I have following table:
ID Data
1 A
2 A
2 B
3 A
3 B
4 C
5 D
6 A
6 B
etc. In other words, I have groups of data per ID. You will notice that the data group (A, B) occurs multiple times. I want a query that can identify the distinct data groups and number them, such as:
DataID Data
101 A
102 A
102 B
103 C
104 D
So DataID 102 would resemble data (A,B), DataID 103 would resemble data (C), etc. In order to be able to rewrite my original table in this form:
ID DataID
1 101
2 102
3 102
4 103
5 104
6 102
How can I do that?
PS. Code to generate the first table:
CREATE TABLE #t1 (id INT, data VARCHAR(10))
INSERT INTO #t1
SELECT 1, 'A'
UNION ALL SELECT 2, 'A'
UNION ALL SELECT 2, 'B'
UNION ALL SELECT 3, 'A'
UNION ALL SELECT 3, 'B'
UNION ALL SELECT 4, 'C'
UNION ALL SELECT 5, 'D'
UNION ALL SELECT 6, 'A'
UNION ALL SELECT 6, 'B'
In my opinion You have to create a custom aggregate that concatenates data (in case of strings CLR approach is recommended for perf reasons).

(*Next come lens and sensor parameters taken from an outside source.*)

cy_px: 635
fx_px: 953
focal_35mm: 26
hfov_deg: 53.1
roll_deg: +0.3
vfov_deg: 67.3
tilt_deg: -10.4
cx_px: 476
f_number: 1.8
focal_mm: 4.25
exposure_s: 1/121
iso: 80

Then I would group by ID and select distinct from the grouping, adding a row_number()function or add a dense_rank() your choice. Anyway it should look like this
with groupings as (
select concat(data) groups
from Table1
group by ID
)
select groups, rownumber() over () from groupings
The following query using CASE will give you the result shown below.
From there on, getting the distinct datagroups and proceeding further should not really be a problem.
SELECT
id,
MAX(CASE data WHEN 'A' THEN data ELSE '' END) +
MAX(CASE data WHEN 'B' THEN data ELSE '' END) +
MAX(CASE data WHEN 'C' THEN data ELSE '' END) +
MAX(CASE data WHEN 'D' THEN data ELSE '' END) AS DataGroups
FROM t1
GROUP BY id
ID DataGroups
1 A
2 AB
3 AB
4 C
5 D
6 AB
However, this kind of logic will only work in case you the "Data" values are both fixed and known before hand.

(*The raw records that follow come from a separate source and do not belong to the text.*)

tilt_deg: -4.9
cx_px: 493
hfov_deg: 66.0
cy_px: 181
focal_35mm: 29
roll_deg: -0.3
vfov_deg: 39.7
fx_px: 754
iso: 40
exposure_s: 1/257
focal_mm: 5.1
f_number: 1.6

In your case, you do say that is the case. However, considering that you also say that they are 1000 of them, this will be frankly, a ridiculous looking query for sure :-)
LuckyLuke's suggestion above would, frankly, be the more generic way and probably saner way to go about implementing the solution though in your case.

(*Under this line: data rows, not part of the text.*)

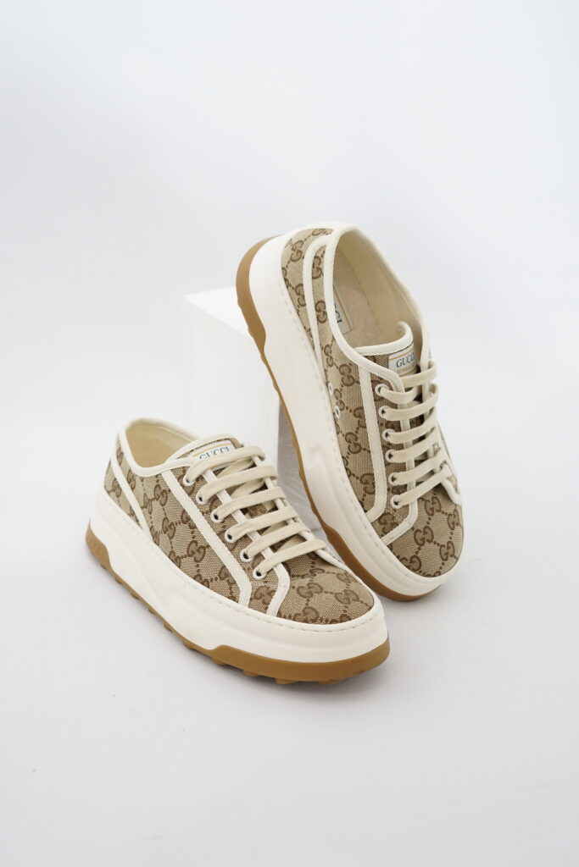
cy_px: 434
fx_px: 1206
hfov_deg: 27.0
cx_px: 290
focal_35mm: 50
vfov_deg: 39.6
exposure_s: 1/15
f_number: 6.3
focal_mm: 50
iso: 640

From your sample data (having added the missing 2,'A' tuple, the following gives the renumbered (and uniqueified) data:
with NonDups as (
select t1.id
from #t1 t1 left join #t1 t2
on t1.id > t2.id and t1.data = t2.data
group by t1.id
having COUNT(t1.data) > COUNT(t2.data)
), DataAddedBack as (
select ID,data
from #t1 where id in (select id from NonDups)
), Renumbered as (
select DENSE_RANK() OVER (ORDER BY id) as ID,Data from DataAddedBack
)
select * from Renumbered
Giving:
1 A
2 A
2 B
3 C
4 D
I think then, it's a matter of relational division to match up rows from this output with the rows in the original table.
Just to share my own dirty solution that I'm using for the moment:
SELECT DISTINCT t1.id, D.data
FROM #t1 t1
CROSS APPLY (
SELECT CAST(Data AS VARCHAR) + ','
FROM #t1 t2
WHERE t2.id = t1.id
ORDER BY Data ASC
FOR XML PATH('') )
D ( Data )
And then going analog to LuckyLuke's solution.